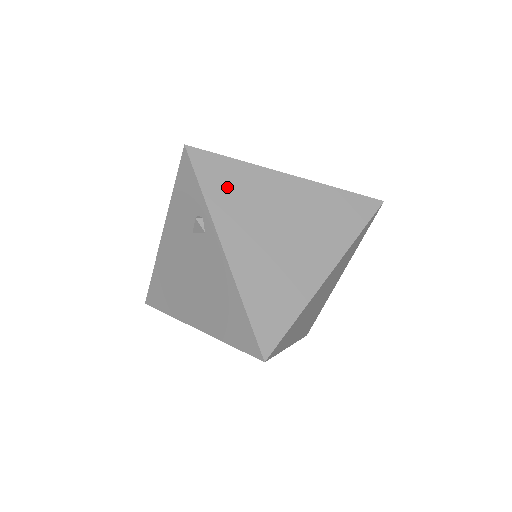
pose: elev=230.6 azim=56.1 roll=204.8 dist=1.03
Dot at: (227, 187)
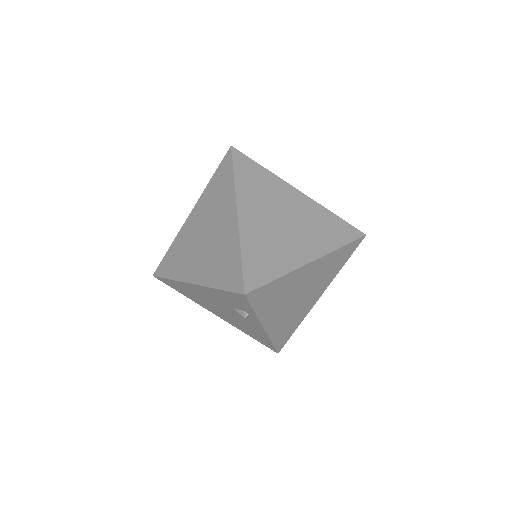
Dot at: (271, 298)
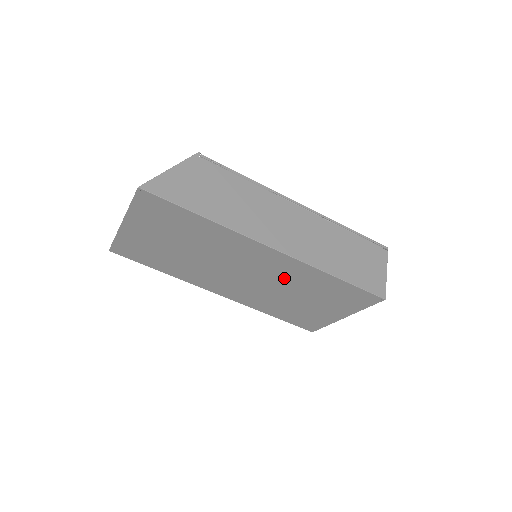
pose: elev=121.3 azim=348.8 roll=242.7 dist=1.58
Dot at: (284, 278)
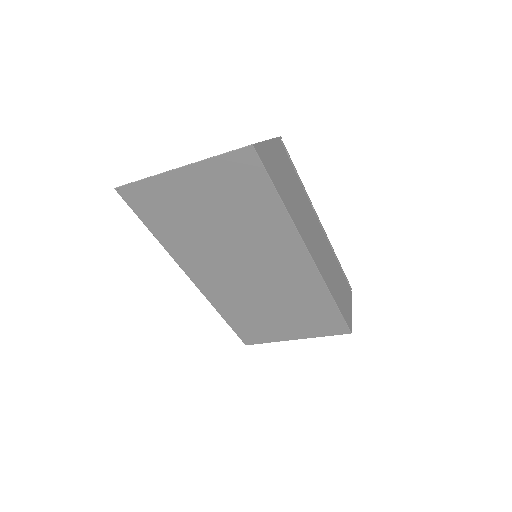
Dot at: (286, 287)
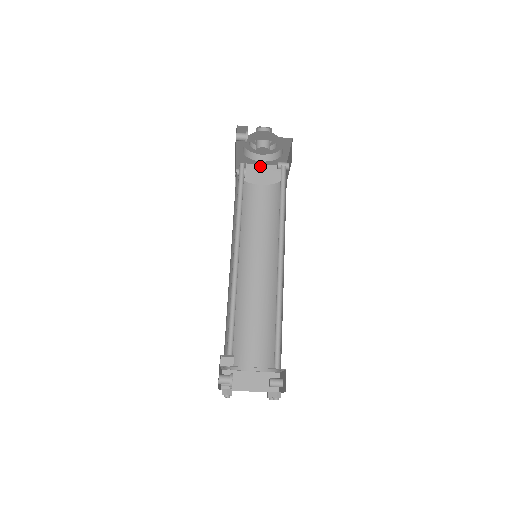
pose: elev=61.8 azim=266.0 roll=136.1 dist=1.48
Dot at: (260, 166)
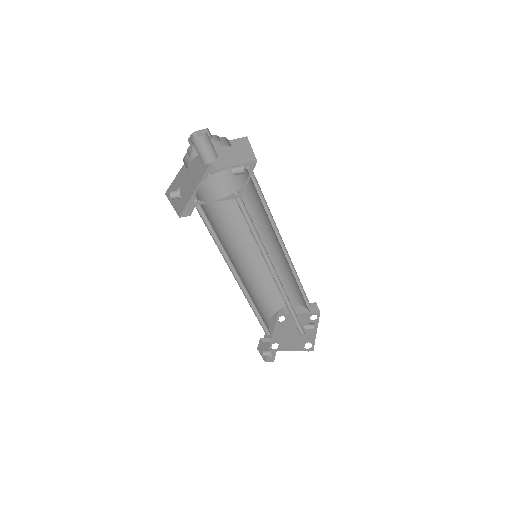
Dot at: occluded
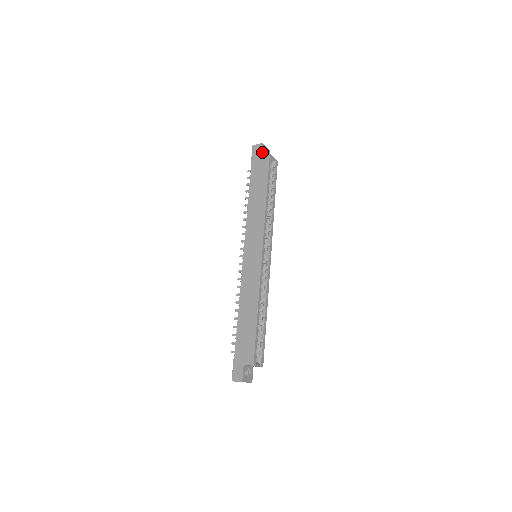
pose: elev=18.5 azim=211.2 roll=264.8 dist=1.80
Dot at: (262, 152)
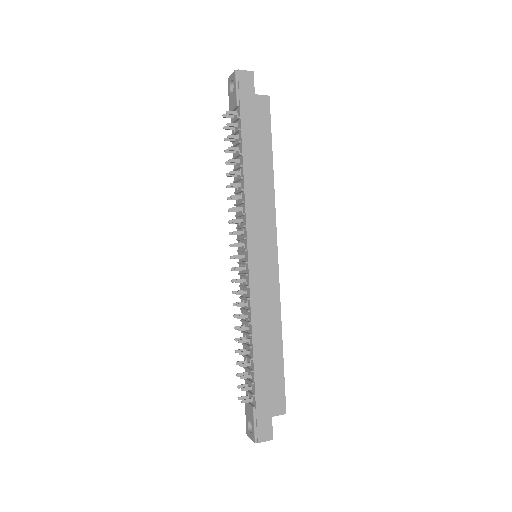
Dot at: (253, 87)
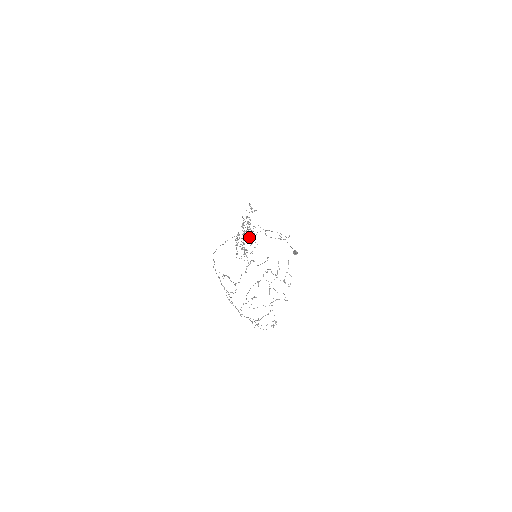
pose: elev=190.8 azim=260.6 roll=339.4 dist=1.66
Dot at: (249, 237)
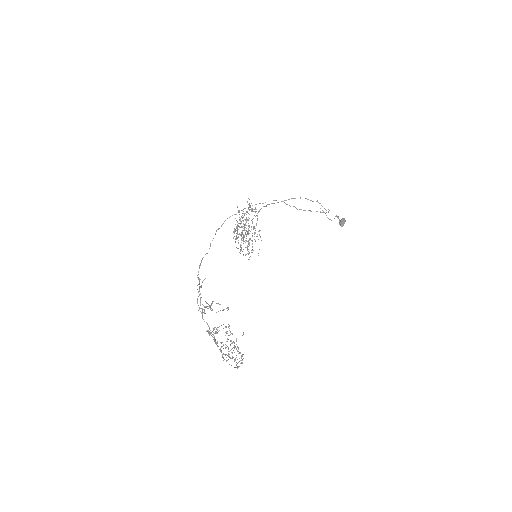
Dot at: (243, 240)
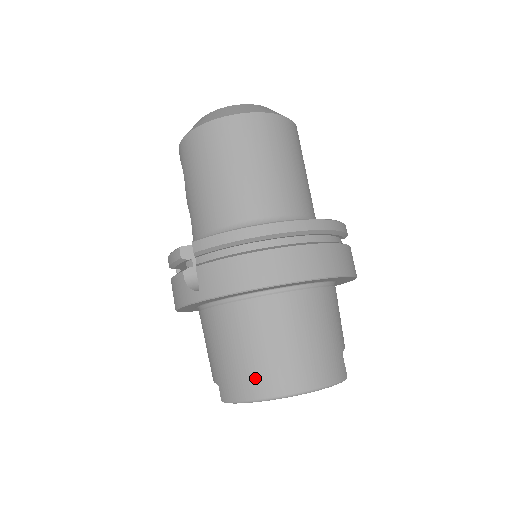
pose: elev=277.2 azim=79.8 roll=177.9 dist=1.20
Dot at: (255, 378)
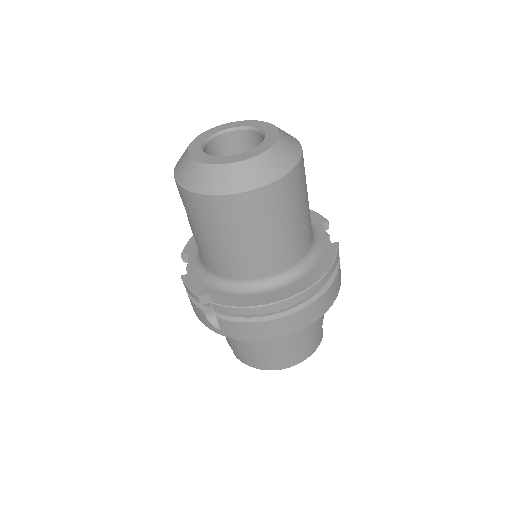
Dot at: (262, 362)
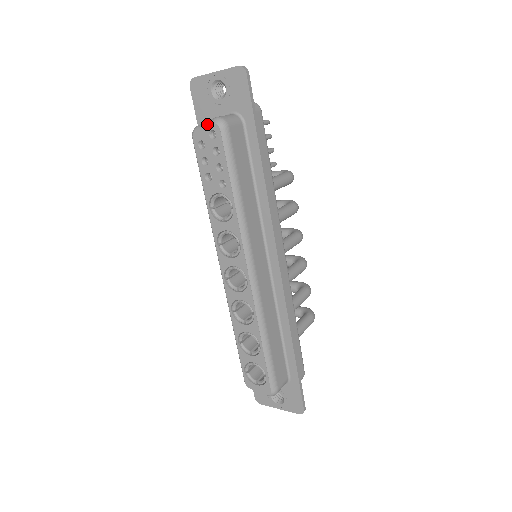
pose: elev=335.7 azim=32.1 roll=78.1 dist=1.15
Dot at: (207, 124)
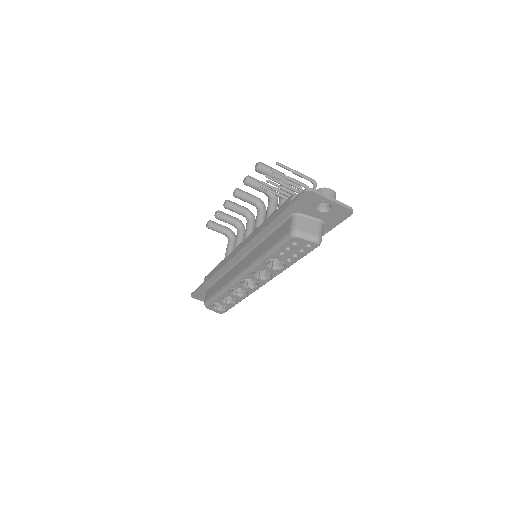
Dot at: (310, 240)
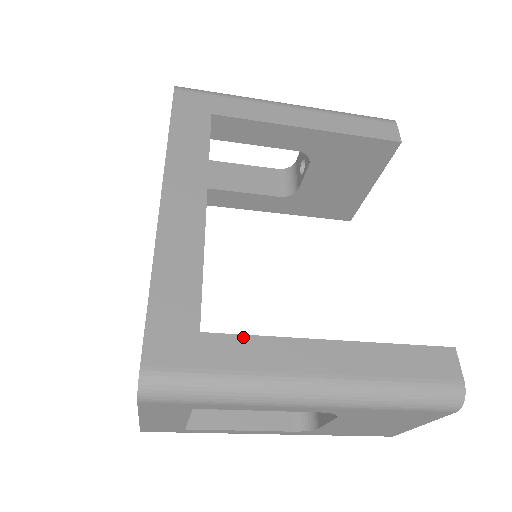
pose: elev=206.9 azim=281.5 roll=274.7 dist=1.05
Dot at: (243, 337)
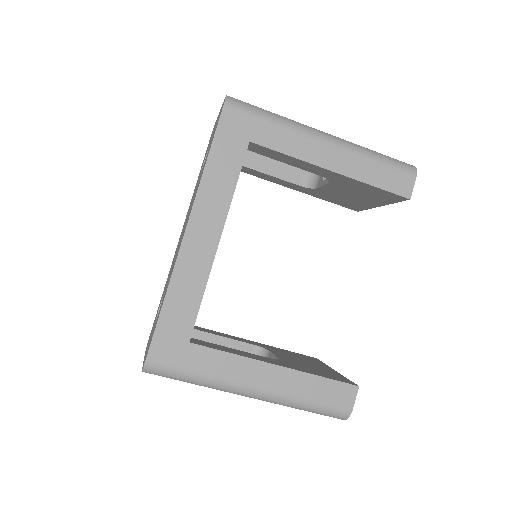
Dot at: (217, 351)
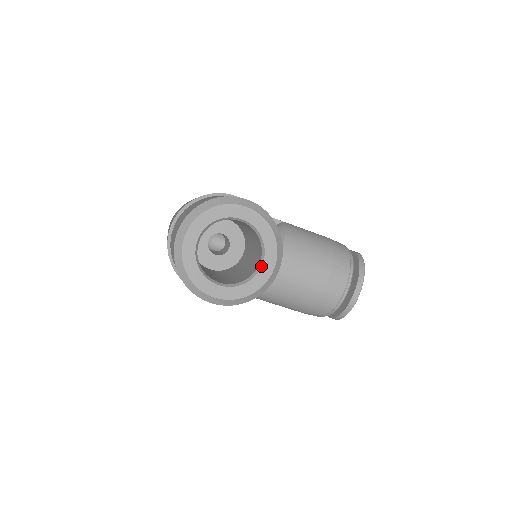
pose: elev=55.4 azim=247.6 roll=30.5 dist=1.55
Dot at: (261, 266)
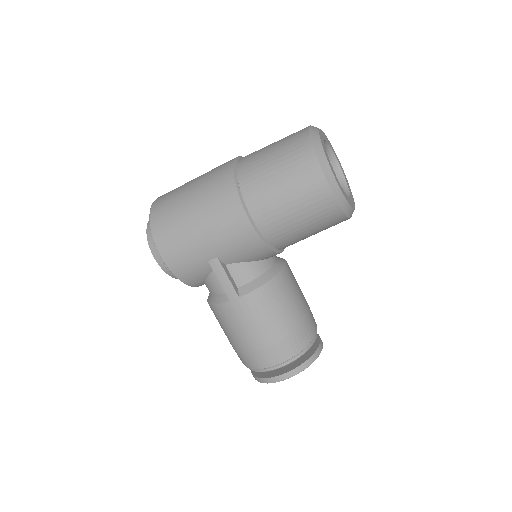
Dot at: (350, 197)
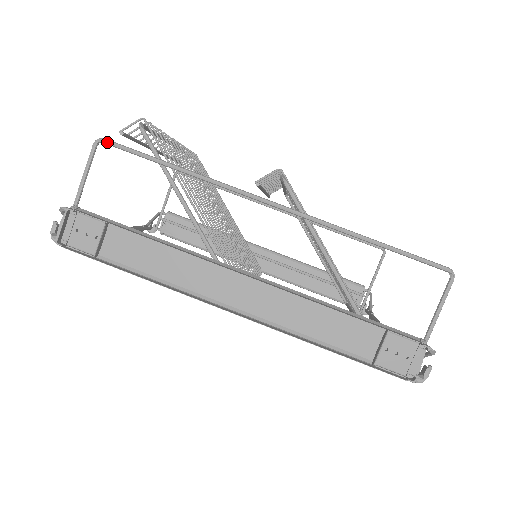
========================================================================
Problem to solve: Rewrite the listing above with every "pose" changed to "view" and nothing else altered, and leave out the pictures.

Finished answer:
view: elev=230.6 azim=56.1 roll=204.8 dist=1.03
Dot at: (227, 187)
Dot at: (271, 298)
view: elev=121.3 azim=348.8 roll=242.7 dist=1.58
Dot at: (284, 278)
Dot at: (286, 287)
view: elev=61.8 azim=266.0 roll=136.1 dist=1.48
Dot at: (260, 166)
Dot at: occluded
view: elev=18.5 azim=211.2 roll=264.8 dist=1.80
Dot at: (262, 152)
Dot at: (253, 87)
view: elev=190.8 azim=260.6 roll=339.4 dist=1.66
Dot at: (249, 237)
Dot at: (243, 240)
view: elev=277.2 azim=79.8 roll=177.9 dist=1.20
Dot at: (255, 378)
Dot at: (262, 362)
view: elev=335.7 azim=32.1 roll=78.1 dist=1.15
Dot at: (207, 124)
Dot at: (310, 240)
view: elev=206.9 azim=281.5 roll=274.7 dist=1.05
Dot at: (243, 337)
Dot at: (217, 351)
view: elev=55.4 azim=247.6 roll=30.5 dist=1.55
Dot at: (261, 266)
Dot at: (350, 197)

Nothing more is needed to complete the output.